Tasks –
[1] Summarize the text below on the T-Rex relation extraction framework in two sentences.
[2] Pick up the text on the T-Rex relation extraction framework after its last sentence and write what comes next.

Selected extract –
★ ★ ★

T-Rex: Trainable Relation Extraction Framework


T-Rex fact-file

Owner  :  The University of Sheffield
Researchers  :  Mr José Iria
Description  :  http://tyne.shef.ac.uk/t-rex/
Builds on  :  Jena (RDF framework) SVMLight (SVM machine learning algorithm implementation) Fastutil (Primitive-type data structures implementation)
Used by  :  AKTiveMedia X-Search
Addresses challenges  :  Knowledge Retrieval

What's the Problem?

In the wake of the explosive growth in the use of the computer as a communication device, has come a need for systems that help people cope with the sheer volume of information available. It is universally known that the Internet contains vast amounts of unstructured documents, but the same is also true for large organizations like publishing companies, government departments, airplane manufacturers, car manufacturers, and so forth. In many application domains, there is the potential to significantly increase the utility of available textual information by using automated methods for mapping parts of the unstructured text into a structured representation. This process is called Information Extraction (IE). Within IE, the task of Entity Extraction is essentially a classification problem: given a piece of text in a document, the task consists in deciding whether it fits into some entity class. The task of Relation Extraction (REX), also known as event extraction or template filling, additionally aims to establish relations between the classified entities. The top performer in the 2002 DARPA ACE evaluation got entity extraction precision and recall scores of about 80%, but binary relation extraction scores of only roughly 60%. Using a system that makes nearly one mistake out of two suggestions is hardly acceptable in real-world applications. Relation extraction is therefore a difficult open research problem, with important applications in diverse fields, such as Knowledge Management and Web Mining.

★ ★ ★

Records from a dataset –

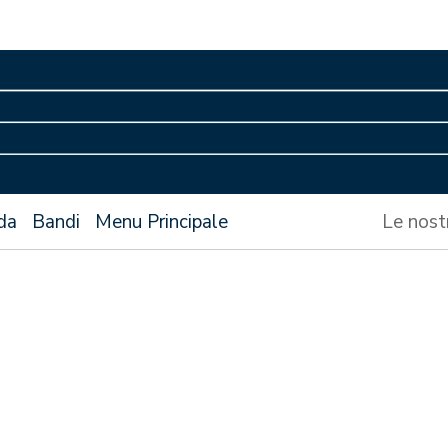
da
Bandi
Menu Principale
Le nost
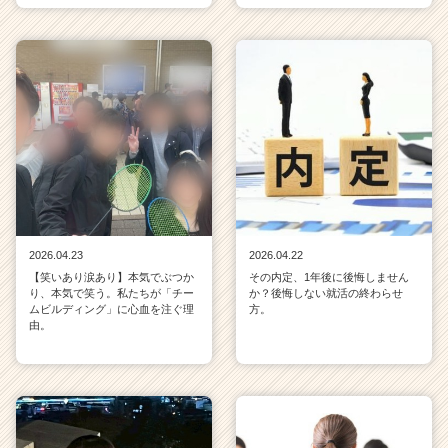
2026.04.23
2026.04.22
【笑いあり涙あり】本気でぶつか
その内定、1年後に後悔しません
り、本気で笑う。私たちが「チー
か？後悔しない就活の終わらせ
ムビルディング」に心血を注ぐ理
方。
由。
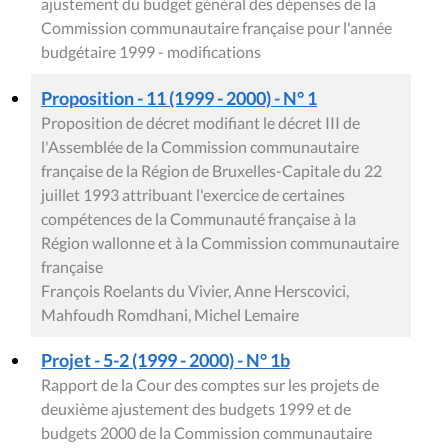
ajustement du budget général des dépenses de la
Commission communautaire française pour l'année
budgétaire 1999 - modifications
Proposition - 11 (1999 - 2000) - N° 1
Proposition de décret modifiant le décret III de
l'Assemblée de la Commission communautaire
française de la Région de Bruxelles-Capitale du 22
juillet 1993 attribuant l'exercice de certaines
compétences de la Communauté française à la
Région wallonne et à la Commission communautaire
française
François Roelants du Vivier, Anne Herscovici,
Mahfoudh Romdhani, Michel Lemaire
Projet - 5-2 (1999 - 2000) - N° 1b
Rapport de la Cour des comptes sur les projets de
deuxième ajustement des budgets 1999 et de
budgets 2000 de la Commission communautaire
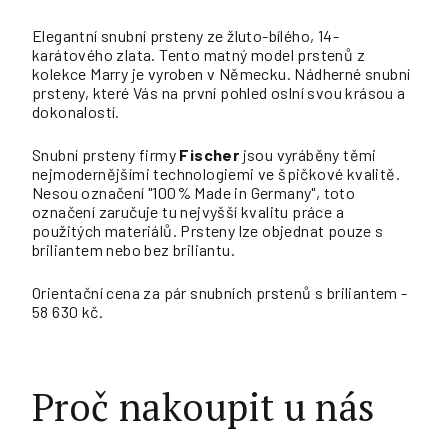
Elegantní snubní prsteny ze žluto-bílého, 14-
karátového zlata. Tento matný model prstenů z
kolekce Marry je vyroben v Německu. Nádherné snubní
prsteny, které Vás na první pohled oslní svou krásou a
dokonalostí.
Snubní prsteny firmy
Fischer
jsou vyráběny těmi
nejmodernějšími technologiemi ve špičkové kvalitě.
Nesou označení "100% Made in Germany", toto
označení zaručuje tu nejvyšší kvalitu práce a
použitých materiálů. Prsteny lze objednat pouze s
briliantem nebo bez briliantu.
Orientační cena za pár snubních prstenů s briliantem -
58 630 kč.
Proč nakoupit u nás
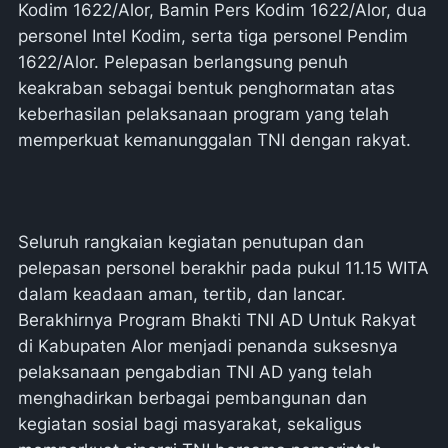
Kodim 1622/Alor, Bamin Pers Kodim 1622/Alor, dua
personel Intel Kodim, serta tiga personel Pendim
1622/Alor. Pelepasan berlangsung penuh
keakraban sebagai bentuk penghormatan atas
keberhasilan pelaksanaan program yang telah
memperkuat kemanunggalan TNI dengan rakyat.
Seluruh rangkaian kegiatan penutupan dan
pelepasan personel berakhir pada pukul 11.15 WITA
dalam keadaan aman, tertib, dan lancar.
Berakhirnya Program Bhakti TNI AD Untuk Rakyat
di Kabupaten Alor menjadi penanda suksesnya
pelaksanaan pengabdian TNI AD yang telah
menghadirkan berbagai pembangunan dan
kegiatan sosial bagi masyarakat, sekaligus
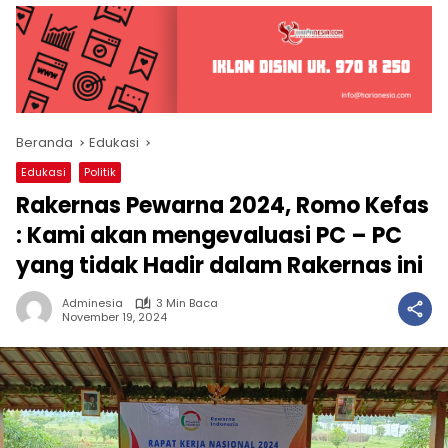
Beranda
Edukasi
Edukasi
Politik
Rakernas Pewarna 2024, Romo Kefas
: Kami akan mengevaluasi PC – PC
yang tidak Hadir dalam Rakernas ini
Adminesia
3 Min Baca
November 19, 2024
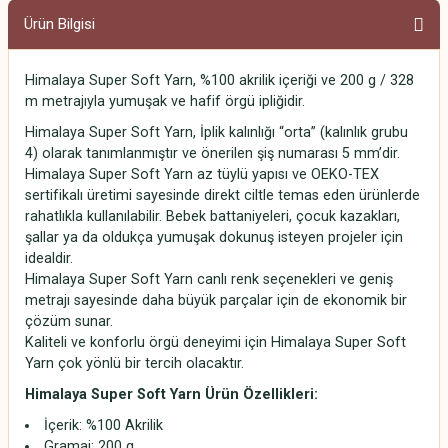
Ürün Bilgisi
Himalaya Super Soft Yarn, %100 akrilik içeriği ve 200 g / 328
m metrajıyla yumuşak ve hafif örgü ipliğidir.
Himalaya Super Soft Yarn, İplik kalınlığı “orta” (kalınlık grubu
4) olarak tanımlanmıştır ve önerilen şiş numarası 5 mm’dir.
Himalaya Super Soft Yarn az tüylü yapısı ve OEKO-TEX
sertifikalı üretimi sayesinde direkt ciltle temas eden ürünlerde
rahatlıkla kullanılabilir. Bebek battaniyeleri, çocuk kazakları,
şallar ya da oldukça yumuşak dokunuş isteyen projeler için
idealdir.
Himalaya Super Soft Yarn canlı renk seçenekleri ve geniş
metrajı sayesinde daha büyük parçalar için de ekonomik bir
çözüm sunar.
Kaliteli ve konforlu örgü deneyimi için Himalaya Super Soft
Yarn çok yönlü bir tercih olacaktır.
Himalaya Super Soft Yarn
Ürün Özellikleri:
İçerik: %100 Akrilik
Gramaj: 200 g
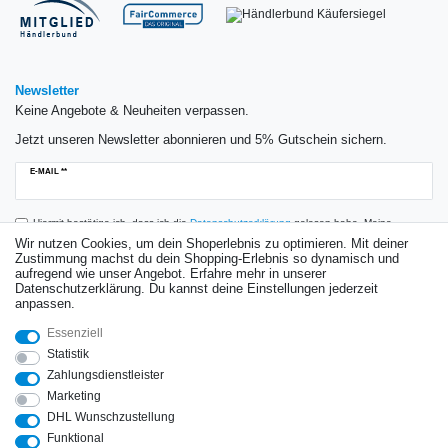
Newsletter
Keine Angebote & Neuheiten verpassen.
Jetzt unseren Newsletter abonnieren und 5% Gutschein sichern.
Newsletter
E-MAIL **
Honig
Hiermit bestätige ich, dass ich die
Daten­schutz­erklärung
gelesen habe. Meine
Einwilligung kann ich jederzeit widerrufen.**
Wir nutzen Cookies, um dein Shoperlebnis zu optimieren. Mit deiner
Zustimmung machst du dein Shopping-Erlebnis so dynamisch und
aufregend wie unser Angebot. Erfahre mehr in unserer
Abonnieren
Datenschutzerklärung. Du kannst deine Einstellungen jederzeit
anpassen.
** Hierbei handelt es sich um ein Pflichtfeld.
Essenziell
Bewertungen
Statistik
Zahlungsdienstleister
Marketing
DHL Wunschzustellung
Impressum
Daten­schutz­erklärung
AGB
Widerrufs­recht
Funktional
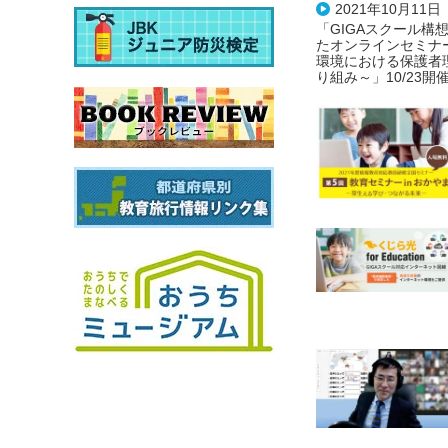
2021年10月11日
「GIGAスクール構
たオンラインセミナー
環境における保護者
り組み～」10/23開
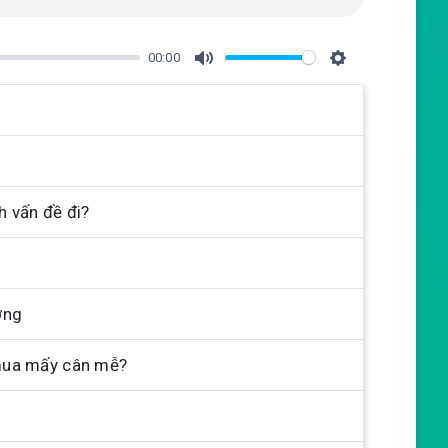
00:00
M
S
u
e
t
t
e
t
i
 vấn đề đi?
n
g
s
ờng
mua mấy cân mễ?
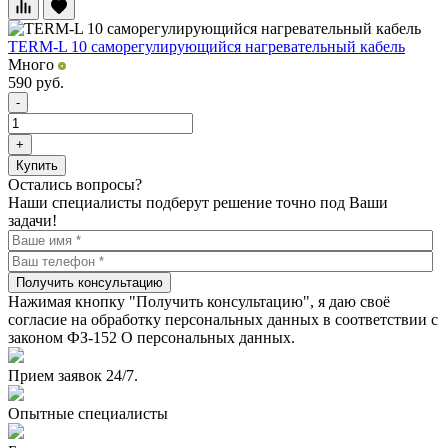
TERM-L 10 саморегулирующийся нагревательный кабель
Много
590
руб.
-
+
Купить
Остались вопросы?
Наши специалисты подберут решение точно под Ваши
задачи!
Получить консультацию
Нажимая кнопку "Получить консультацию", я даю своё
согласие на обработку персональных данных в соответствии с
законом ФЗ-152 О персональных данных.
Прием заявок 24/7.
Опытные специалисты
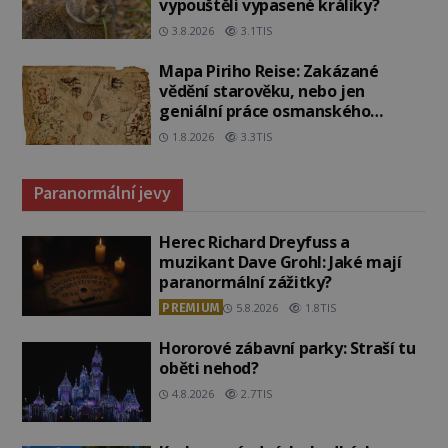
vypouštěli vypasené králíky?
3.8.2026
3.1TIS
Mapa Piriho Reise: Zakázané
vědění starověku, nebo jen
geniální práce osmanského
admirála?
1.8.2026
3.3TIS
Paranormální jevy
Herec Richard Dreyfuss a
muzikant Dave Grohl: Jaké mají
paranormální zážitky?
PREMIUM
5.8.2026
1.8TIS
Hororové zábavní parky: Straší tu
oběti nehod?
4.8.2026
2.7TIS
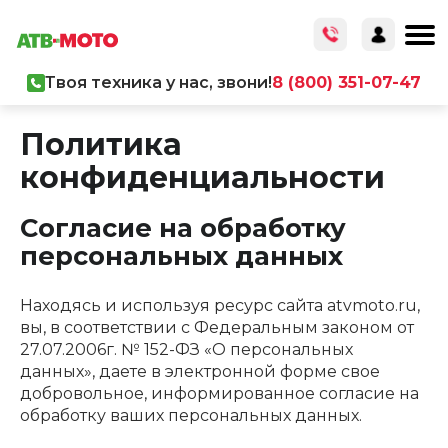
Твоя техника у нас, звони!
8 (800) 351-07-47
Главная
/
О компании
/
Политика конфиденциальности
Политика
конфиденциальности
Согласие на обработку
персональных данных
Находясь и используя ресурс сайта atvmoto.ru,
вы, в соответствии с Федеральным законом от
27.07.2006г. № 152-ФЗ «О персональных
данных», даете в электронной форме свое
добровольное, информированное согласие на
обработку ваших персональных данных.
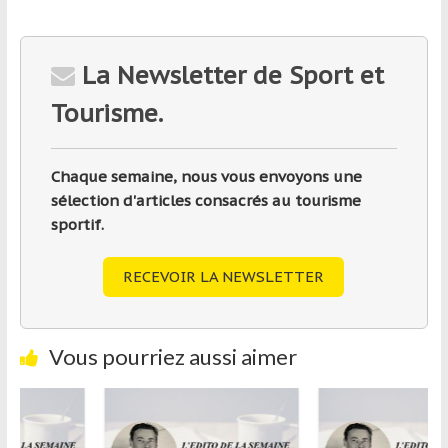
La Newsletter de Sport et
Tourisme.
Chaque semaine, nous vous envoyons une
sélection d'articles consacrés au tourisme
sportif.
RECEVOIR LA NEWSLETTER
Vous pourriez aussi aimer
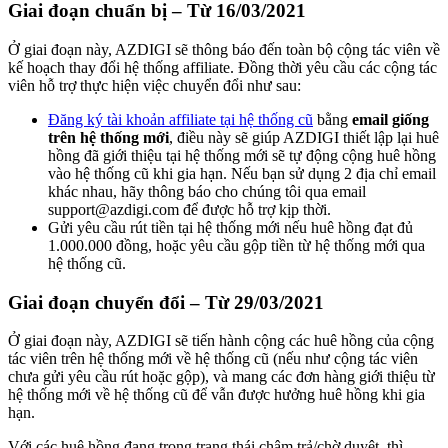
Giai đoạn chuẩn bị – Từ 16/03/2021
Ở giai đoạn này, AZDIGI sẽ thông báo đến toàn bộ cộng tác viên về
kế hoạch thay đổi hệ thống affiliate. Đồng thời yêu cầu các cộng tác
viên hỗ trợ thực hiện việc chuyển đổi như sau:
Đăng ký tài khoản affiliate tại hệ thống cũ
bằng
email giống
trên hệ thống mới
, điều này sẽ giúp AZDIGI thiết lập lại huê
hồng đã giới thiệu tại hệ thống mới sẽ tự động cộng huê hồng
vào hệ thống cũ khi gia hạn. Nếu bạn sử dụng 2 địa chỉ email
khác nhau, hãy thông báo cho chúng tôi qua email
support@azdigi.com để được hỗ trợ kịp thời.
Gửi yêu cầu rút tiền tại hệ thống mới nếu huê hồng đạt đủ
1.000.000 đồng, hoặc yêu cầu gộp tiền từ hệ thống mới qua
hệ thống cũ.
Giai đoạn chuyển đổi – Từ 29/03/2021
Ở giai đoạn này, AZDIGI sẽ tiến hành cộng các huê hồng của cộng
tác viên trên hệ thống mới về hệ thống cũ (nếu như cộng tác viên
chưa gửi yêu cầu rút hoặc gộp), và mang các đơn hàng giới thiệu từ
hệ thống mới về hệ thống cũ để vẫn được hưởng huê hồng khi gia
hạn.
Với các huê hồng đang trong trạng thái chậm trả/chờ duyệt, thì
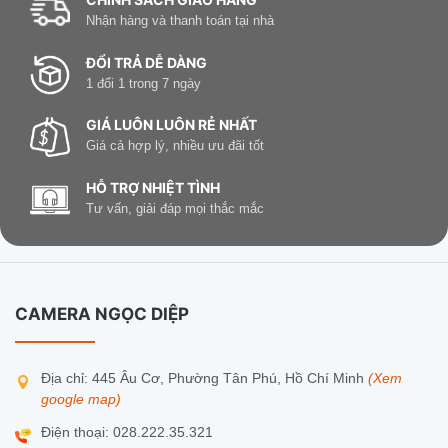
Nhận hàng và thanh toán tại nhà
ĐỔI TRẢ DỄ DÀNG
1 đổi 1 trong 7 ngày
GIÁ LUÔN LUÔN RẺ NHẤT
Giá cả hợp lý, nhiều ưu đãi tốt
HỖ TRỢ NHIỆT TÌNH
Tư vấn, giải đáp mọi thắc mắc
CAMERA NGỌC DIỆP
Địa chỉ: 445 Âu Cơ, Phường Tân Phú, Hồ Chí Minh
(Xem
google map)
Điện thoại: 028.222.35.321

★ ★ ★

Per-task answers –
[1] T-Rex is a trainable relation extraction framework owned by The University of Sheffield, built on Jena, SVMLight and Fastutil, and used by AKTiveMedia and X-Search. Relation extraction aims to establish relations between entities classified in unstructured text, and it remains a difficult open research problem: the top performer in the 2002 DARPA ACE evaluation scored about 80% on entity extraction but only roughly 60% on binary relation extraction.

[2]
Towards a Solution

The Trainable Relation Extraction framework has been developed as a testbed for experimenting with several algorithms for relation extraction. The framework promotes the adoption of a divide and conquer approach, by delimiting subproblems that can be worked upon separately in order to improve the overall system. The framework is general enough to support a variety of IE algorithms. As a first test, an entity extraction algorithm based on support vector machines was quickly developed using the framework. The algorithm achieves state-of-the-art results on typical corpora for the task.